LUI : Il ne l'est pas vraiment. L'arbre tient lieu d'alibi. Place du Nombre d'Or, on trouve des platanes qui procurent l'ombre en été. Un peu plus loin, place du Millénaire, des cyprès ont été plantés en ligne.

ELLE : C'est beau, les cyprès, ils font un trait d'union entre tous les pays de la Méditerranée.

LUI : Malheureusement chez nous, il va falloir se résoudre à les couper, car le pollen de cyprès donne des allergies aux citadins.  Paraît-il... je n'ai pas vérifié.

ELLE : On a l'impression que ces arbres émergent d'un dallage et non du sol. Pourquoi ce revêtement partout ?

LUI : Pour que les gens ne se salissent pas les pieds. Et puis, c'est plus pratique pour les amateurs de roller ou le skate board.

ELLE : Je constae que les enfants de ton quartier ne se privent pas  d'en faire! Les enfants, c'est un petit miracle, ce son eux qui donnent vie à la cité. Mais que font-ils à demi-nus autour de la statue ?

LUI : Ces gosses jouent à s'arroser. La statue est située au coeur d'une fontaine. Tu vois : c'est une poudre d'eau d'eau jaillit du sol, un geyser, un feu d'artifice à l'envers !

ELLE : Il doit y avoir beaucoup d'eau dans ton pays pour se permettre de la répandrer ainsi.

LUI : Non. L'eau chez nous est un bien rare, comme partout. Nous ne la gaspillons pas. Nous la recyclons. Au passage, elle rafraîchit les gamins du quartier.

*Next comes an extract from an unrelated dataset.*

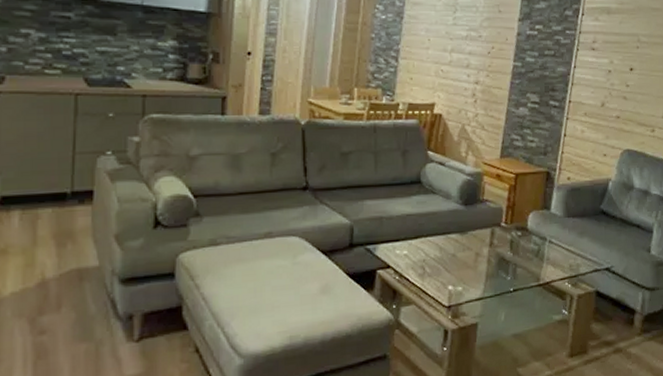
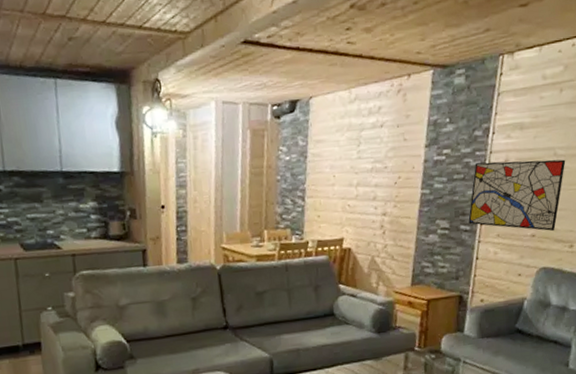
wall art: none [557,41,648,115] -> present [468,159,566,232]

ELLE : Dans mon village, l'eau ne vient pas jusque dans les maisons. Nous allons la puiser là où elle se trouve. Les rivières sont en général à sec en été. Les puits sont rares, c'est une bénédiction si quelque part une source jaillit. La fontaine est  un lieu de vie. Tout le monde s'y rassemble. Autour de la margelle, on parle, on refait le monde.

LUI : Cette vue a été prise en été. Note que ceux qui le peuvent vont à la mer quand il fait chaud.

ELLE : Alors, il aurait fallu construire le quartier d'Antigone à la mer !

LUI : Si c'était le cas, les habitants trouveraient encore le moyen d'aller ailleurs !

ELLE : Comment se fait-il qu'ils éprouvent constamment le besoin de bouger, les gens chez toi ?

LUI : Cela s'explique par un besoin irrépressible d'aller d'un point à un autre et d'en revenir. C'est fou quand on y réfléchit, le temps et l'argent qu'on consacre aux transports.

ELLE : Vous avez bien de la chance de pouvoir aller et venir à votre guise. Chez nous, ce n'est pas le cas. La vie est bien plus difficile qu'en France. [ Fièrement ] Mais ça ne fait rien, j'aime mon pays tel qu'il est.